ACTION ITEM:
Report the number of lines in the material below that contain "Naperville", without any other words.

DATA EXTRACT:
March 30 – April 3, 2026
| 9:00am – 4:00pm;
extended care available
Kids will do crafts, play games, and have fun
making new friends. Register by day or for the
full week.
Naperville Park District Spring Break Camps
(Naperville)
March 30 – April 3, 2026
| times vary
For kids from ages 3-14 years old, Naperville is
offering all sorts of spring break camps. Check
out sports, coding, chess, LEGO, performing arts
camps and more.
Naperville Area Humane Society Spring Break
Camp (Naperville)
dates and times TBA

SOLUTION:
5